The tasks:
1. In the passage on Brainstorm, who developed the SQUID devices in Strange Days, and for what purpose?
2. Rewrite everything in the records from the line containing "locality: In Winnebago Co." down to the line containing "state / province: Morogoro" as a JSON list of strings, one string per line, with blank lines omitted.

Excerpted passage:
━━━━━━━━━━━━━━━━

The concept of Brainstorm, of simulated or virtual reality – or more precisely re-experienced reality – would later be explored in a much grimier, seedier environment with the SQUID devices in Strange Days; the essential idea is the same, that the user is enabled to experience whatever the individual making the initial recording experienced, including touch, taste, sensation, smell. There, its origins were rather mundane (the FBI developed it for undercover work instead of wearing a wire, then it hit the black market). Here the cause is much nobler, ostensibly: that of pure research. And, inevitably with pure research, its application for less scrupulous purposes is instantly seized upon.


Trumbull is best known for his effects work on such seminal pictures as 2001: A Space Odyssey, Close Encounters of the Third Kind and Blade Runner, of course. He also made his directing debut on a much less recognised, humanist, eco-cautionary science fiction tale, Silent Running, a minor classic even if you aren’t a Joan Baez fan. Unfortunately, the tribulations of bringing Brainstorm to the screen would put him off directing cinema (almost) for good.

━━━━━━━━━━━━━━━━

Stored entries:
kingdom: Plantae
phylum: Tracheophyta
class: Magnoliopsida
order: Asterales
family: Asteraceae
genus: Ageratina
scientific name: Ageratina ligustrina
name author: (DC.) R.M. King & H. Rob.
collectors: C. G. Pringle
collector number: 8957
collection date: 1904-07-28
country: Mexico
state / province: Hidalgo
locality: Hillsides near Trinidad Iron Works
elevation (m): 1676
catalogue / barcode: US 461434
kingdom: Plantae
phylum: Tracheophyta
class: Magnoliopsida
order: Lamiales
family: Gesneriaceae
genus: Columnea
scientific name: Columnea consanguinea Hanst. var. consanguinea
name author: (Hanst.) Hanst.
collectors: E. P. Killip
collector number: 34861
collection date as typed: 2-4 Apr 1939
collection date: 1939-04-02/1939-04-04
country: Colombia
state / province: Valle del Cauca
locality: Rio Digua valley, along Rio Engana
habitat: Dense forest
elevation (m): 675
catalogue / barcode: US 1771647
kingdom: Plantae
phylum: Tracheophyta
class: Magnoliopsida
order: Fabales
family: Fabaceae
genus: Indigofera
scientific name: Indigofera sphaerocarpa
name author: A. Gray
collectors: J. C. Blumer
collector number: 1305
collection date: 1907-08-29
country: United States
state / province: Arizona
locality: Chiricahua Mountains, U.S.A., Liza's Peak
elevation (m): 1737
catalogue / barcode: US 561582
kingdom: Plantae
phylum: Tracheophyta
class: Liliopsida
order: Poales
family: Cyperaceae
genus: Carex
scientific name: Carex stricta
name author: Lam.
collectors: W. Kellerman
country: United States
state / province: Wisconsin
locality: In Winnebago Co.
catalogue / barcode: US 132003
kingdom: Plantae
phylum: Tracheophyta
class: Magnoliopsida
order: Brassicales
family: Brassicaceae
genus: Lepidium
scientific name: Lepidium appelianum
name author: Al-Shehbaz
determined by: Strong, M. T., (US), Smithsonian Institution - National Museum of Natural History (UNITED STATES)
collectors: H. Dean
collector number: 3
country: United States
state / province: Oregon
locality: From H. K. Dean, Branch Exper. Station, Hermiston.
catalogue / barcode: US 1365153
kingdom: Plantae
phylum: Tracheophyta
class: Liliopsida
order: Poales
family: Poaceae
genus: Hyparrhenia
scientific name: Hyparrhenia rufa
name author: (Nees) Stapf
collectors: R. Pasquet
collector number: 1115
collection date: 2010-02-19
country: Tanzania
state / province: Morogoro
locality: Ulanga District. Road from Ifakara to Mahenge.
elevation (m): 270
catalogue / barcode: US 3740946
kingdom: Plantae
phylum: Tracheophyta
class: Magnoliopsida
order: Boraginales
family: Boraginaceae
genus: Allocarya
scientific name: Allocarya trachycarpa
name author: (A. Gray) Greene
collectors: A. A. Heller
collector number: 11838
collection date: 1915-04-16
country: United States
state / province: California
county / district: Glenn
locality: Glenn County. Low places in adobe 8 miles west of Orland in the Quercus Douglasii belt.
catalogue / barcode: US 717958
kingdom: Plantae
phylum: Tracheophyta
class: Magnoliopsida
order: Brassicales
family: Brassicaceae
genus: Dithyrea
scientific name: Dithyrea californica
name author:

━━━━━━━━━━━━━━━━

Response list:
1. The FBI developed them for undercover work instead of wearing a wire.

2.
[
  "locality: In Winnebago Co.",
  "catalogue / barcode: US 132003",
  "kingdom: Plantae",
  "phylum: Tracheophyta",
  "class: Magnoliopsida",
  "order: Brassicales",
  "family: Brassicaceae",
  "genus: Lepidium",
  "scientific name: Lepidium appelianum",
  "name author: Al-Shehbaz",
  "determined by: Strong, M. T., (US), Smithsonian Institution - National Museum of Natural History (UNITED STATES)",
  "collectors: H. Dean",
  "collector number: 3",
  "country: United States",
  "state / province: Oregon",
  "locality: From H. K. Dean, Branch Exper. Station, Hermiston.",
  "catalogue / barcode: US 1365153",
  "kingdom: Plantae",
  "phylum: Tracheophyta",
  "class: Liliopsida",
  "order: Poales",
  "family: Poaceae",
  "genus: Hyparrhenia",
  "scientific name: Hyparrhenia rufa",
  "name author: (Nees) Stapf",
  "collectors: R. Pasquet",
  "collector number: 1115",
  "collection date: 2010-02-19",
  "country: Tanzania",
  "state / province: Morogoro"
]